Średni wiek chorych wyniósł 62 lata, mężczyźni stanowili 29% badanych. Cukrzycę stwierdzono u 3% chorych. Palacze – 33% badanych. Średnia wartość BP – 148/84 mm Hg, ABI – 0,86. Średnie stężenie cholesterolu 238 mg/dl. Diuretyki otrzymywało 15% chorych, BB – 10%, nitraty lub blokery kanału wapniowego – 6,5%, ACEI/ARB – 6% i leki obniżające stężenie lipidów 4%.
Pierwszorzędowy punkt końcowy: stwierdzono u podobnej liczby chorych w grupach. W grupie leczonej ASA u 10,8% chorych, a w grupie placebo u 10,5% chorych (HR 1,03; 95% CI 0,84–1,27).
Drugorzędowy punkt końcowy: poszczególne składowe wystąpiły z porównywalną częstością w grupach. Zdarzenie wieńcowe zakończone zgonem stwierdzono u 1,7% chorych w grupie otrzymującej ASA i u 1,1% chorych w grupie placebo, natomiast zawał niezakończony zgonem u 3,7 vs 4,1% chorych. Udar mózgu zakończony zgonem u 0,4 vs 0,7% chorych, a niezakończony zgonem u 2,2 vs 2,3% chorych odpowiednio w grupach. Rewaskularyzację naczyń wieńcowych wykonano u 1,4% chorych w grupie otrzymującej ASA i u 1,2% chorych w grupie placebo, natomiast rewaskularyzację naczyń obwodowych miało wykonane 1,4 vs 1,2% chorych w grupach. Łącznie zdarzenia sercowo-naczyniowe obserwowano z podobną częstością w grupach (HR 1,0; 95% CI 0,85–1,17). Zmarło w czasie badania 10,5 vs 11,1% chorych odpowiednio w grupach (HR 0,95; 95% CI 0,77–1,16).
W starszej wiekowo grupie chorych (≥ 62 lat) zdarzenia niepożądane wystąpiły częściej niż w grupie młodszej, ale nie obserwowano różnic pomiędzy grupami otrzymującej ASA a placebo. Również w podgrupach z wskaźnikiem ABI ≤ 0,90, ≤ 0,85 i ≤ 0,80 liczba chorych z zdarzeniami naczyniowymi była porównywalna w grupach.

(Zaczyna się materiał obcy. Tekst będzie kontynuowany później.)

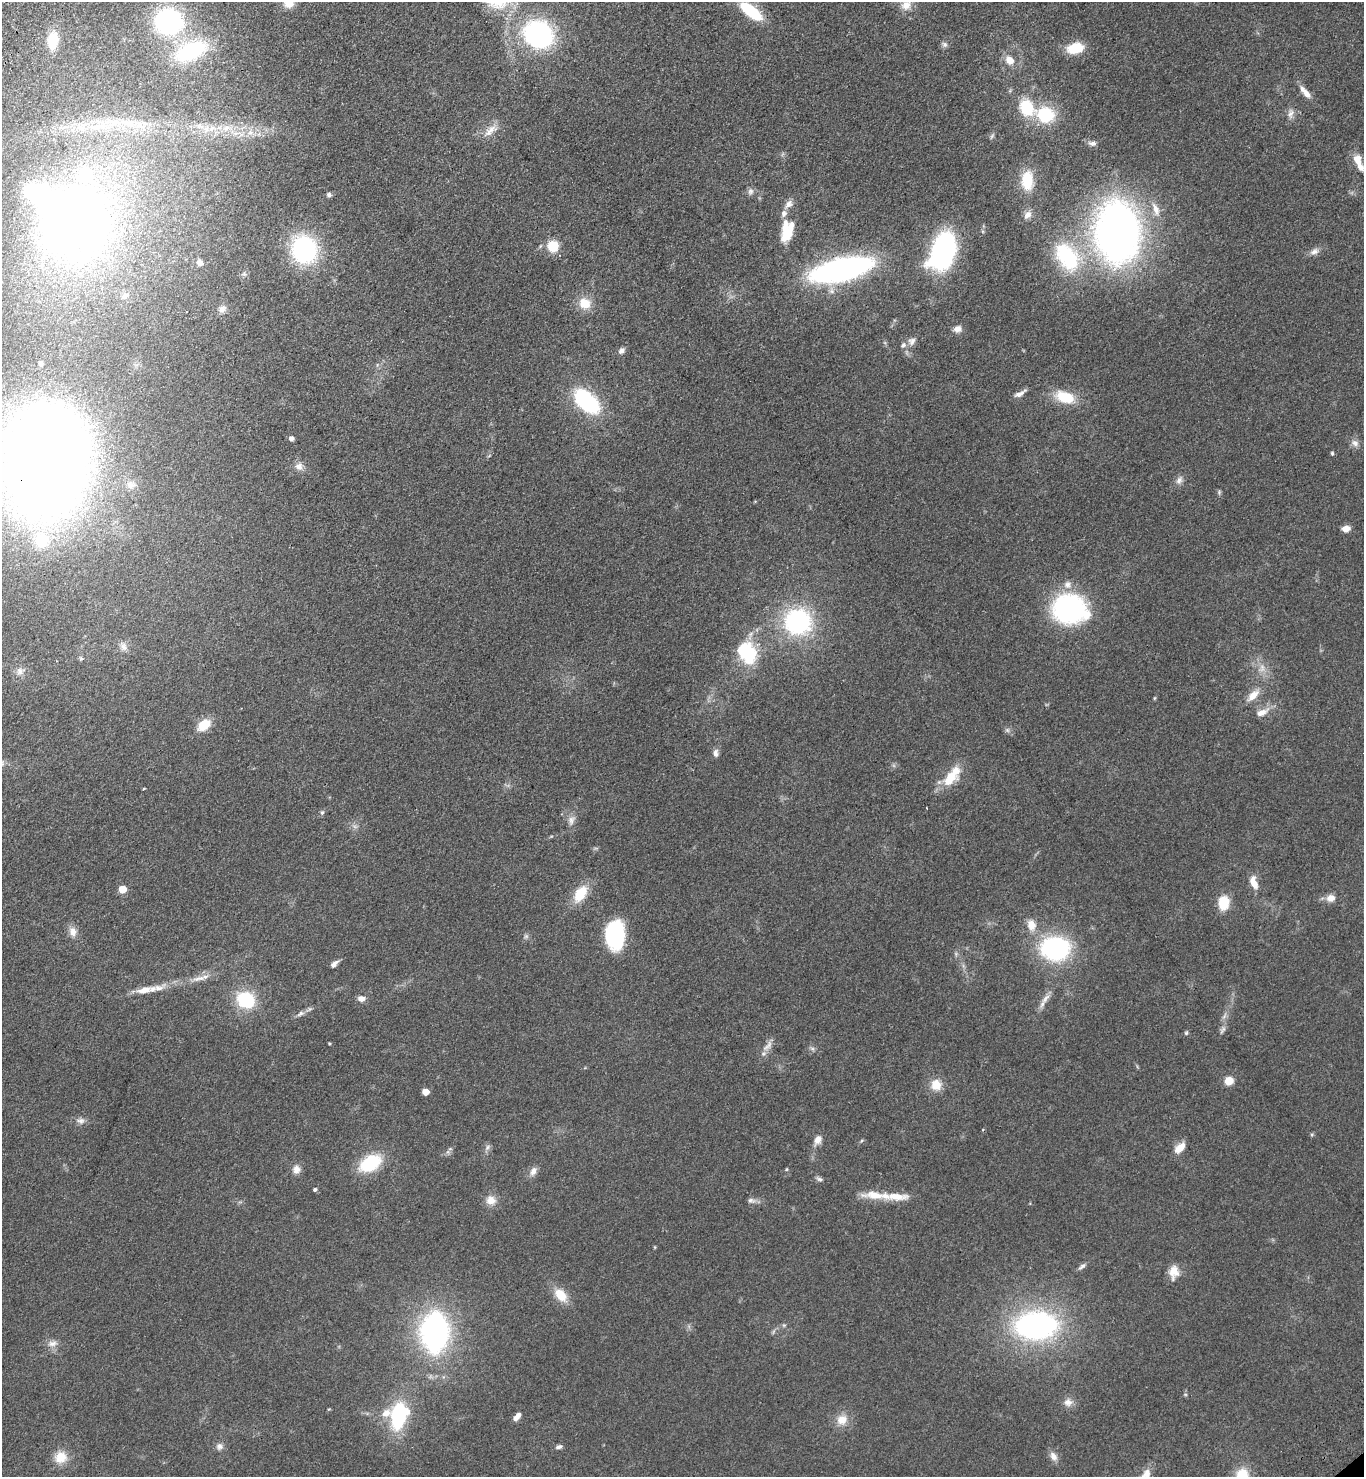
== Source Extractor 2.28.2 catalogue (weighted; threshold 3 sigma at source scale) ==
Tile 11 of 4 x 4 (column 3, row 3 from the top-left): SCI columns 3098-4459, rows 1569-3043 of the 6055 x 6086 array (HDU 1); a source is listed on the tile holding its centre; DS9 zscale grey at full resolution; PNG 1366 x 1479 px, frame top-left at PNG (2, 2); no overlay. Shown black and unused: <1% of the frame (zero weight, under 3 of 4 exposures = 6% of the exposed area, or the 3 px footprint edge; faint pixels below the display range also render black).
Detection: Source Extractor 2.28.2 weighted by HDU 2 'WHT'; one run over the whole footprint, this tile lists its part. Background 0.0995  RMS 0.0068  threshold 0.0306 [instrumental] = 3 sigma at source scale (4.5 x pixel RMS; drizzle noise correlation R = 1.50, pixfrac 1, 0.05/0.05 arcsec/px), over >= 5 px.
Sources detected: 152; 1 too faint to see at this stretch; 2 inside a brighter object's white glare — not listed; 12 inside a brighter listed object's ellipse — not listed separately; the other 137 listed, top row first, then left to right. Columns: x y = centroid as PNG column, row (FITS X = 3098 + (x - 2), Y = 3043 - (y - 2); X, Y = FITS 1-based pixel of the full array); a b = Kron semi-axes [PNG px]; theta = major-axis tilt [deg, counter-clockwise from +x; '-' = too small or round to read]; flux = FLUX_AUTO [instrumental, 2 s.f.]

Duże krwawienia wymagające leczenia szpitalnego stwierdzono u 2,0% chorych w grupie leczonej ASA i u 1,2% chorych w grupie placebo (HR 1,71; 95% CI 0,99–2,97).
Wnioski
Nie zaleca się przewlekłego podawania kwasu acetylosalicylowego (ASA) w niskich dawkach w pierwotnej prewencji zdarzeń niedokrwiennych w grupie bezobjawowych chorych z niskim wskaźnikiem ramię-kostka.